BRASÍLIA – Quando se fala em segunda instância, o Supremo Tribunal Federal (STF) já viu três versões do ministro Dias Toffoli. Em fevereiro de 2016, ele votou pela prisão antecipada dos condenados. Em outubro do mesmo ano, defendeu a prisão de réus a partir de analisado recurso pelo Superior Tribunal de Justiça (STJ). Nesta quinta-feira, o ministro alardeou a necessidade do trânsito em julgado antes do início do cumprimento da pena.
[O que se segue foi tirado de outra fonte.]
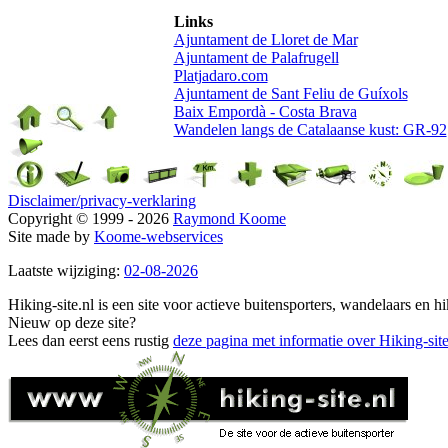
Links
Ajuntament de Lloret de Mar
Ajuntament de Palafrugell
Platjadaro.com
Ajuntament de Sant Feliu de Guíxols
Baix Empordà - Costa Brava
Wandelen langs de Catalaanse kust: GR-92
Disclaimer/privacy-verklaring
Copyright © 1999 - 2026
Raymond Koome
Site made by
Koome-webservices
Laatste wijziging:
02-08-2026
Hiking-site.nl is een site voor actieve buitensporters, wandelaars en h
Nieuw op deze site?
Lees dan eerst eens rustig
deze pagina met informatie over Hiking-site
As mudanças no placar do STF sobre o mesmo assunto ao longo dos anos – e, em especial, nos votos de Toffoli – guardam explicações jurídicas. Mas também podem ser lidas a partir do cenário penal e político do país. A nova posição de Toffoli é uma resposta dura contra o que considera abusos da Lava-Jato em Curitiba. A crítica é endossada por outros integrantes da Corte, como Gilmar Mendes – que também defendeu a segunda instância em 2016 e, agora, mudou de ideia.
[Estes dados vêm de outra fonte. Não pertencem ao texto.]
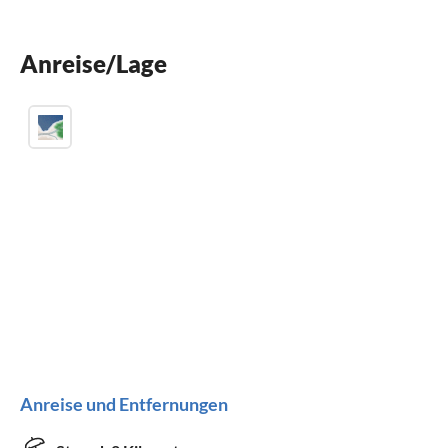
Kinderbett
Anreise/Lage
Parkplatz
Anreise und Entfernungen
Por outro lado, ao dar o voto decisivo contra a segunda instância, Toffoli se distancia do governo Bolsonaro, que tem como bandeira a dura política de segurança pública e a prisão imediata de condenados. Para piorar a relação com o Palácio do Planalto, o voto de Toffoli pode ser, ao fim, a chave que abrirá a cela do ex-presidente Luiz Inácio Lula da Silva. Preso desde abril do ano passado por condenação em segunda instância, o petista é o principal opositor político de Bolsonaro.

No julgamento, Toffoli repetiu que a Corte não estava analisando o recurso de um réu específico, mas fixando uma tese geral. A cada negativa, Toffoli confirmava que a discussão sobre a segunda instância foi mesmo contaminada pelo fantasma de Lula.

Desde que assumiu o comando do STF, em setembro do ano passado, Toffoli vem fortalecendo o diálogo com militares e com Bolsonaro. Agora, como poderá se apresentar como aliado do governo? Para tentar amenizar o peso do voto, ele disse em plenário que o Supremo não libertaria Lula, porque a força-tarefa de Curitiba já tinha pedido para o ex-presidente trocar o regime fechado pelo semiaberto, com direito a deixar a prisão durante o dia para trabalhar.

O ministro também fez uma ponderação em consonância com o punitivismo de   Bolsonaro: defendeu a prisão imediata de condenados em casos de crime contra a vida, aqueles analisados pelo tribunal do júri.

Toffoli ainda cogitou apresentar ao plenário uma tese alternativa, a do STJ, uma espécie de meio do caminho entre a segunda instância e o trânsito em julgado. Se a ideia fosse aprovada, seria uma forma de derrubar as prisões em segunda instância e manter Lula preso, porque o STJ já analisou um recurso do petista.

Mas Toffoli ouviu críticas a essa tese dentro do STF e também por parte de colegas do STJ, que teriam que reestruturar o tribunal para se adaptar à nova realidade. Para conseguir emplacar a tese, ele precisaria convencer outros cinco ministros do Supremo. Diante da dúvida, preferiu migrar para o time do trânsito em julgado – e, de certa forma, dar um passo atrás entre os aliados de Bolsonaro.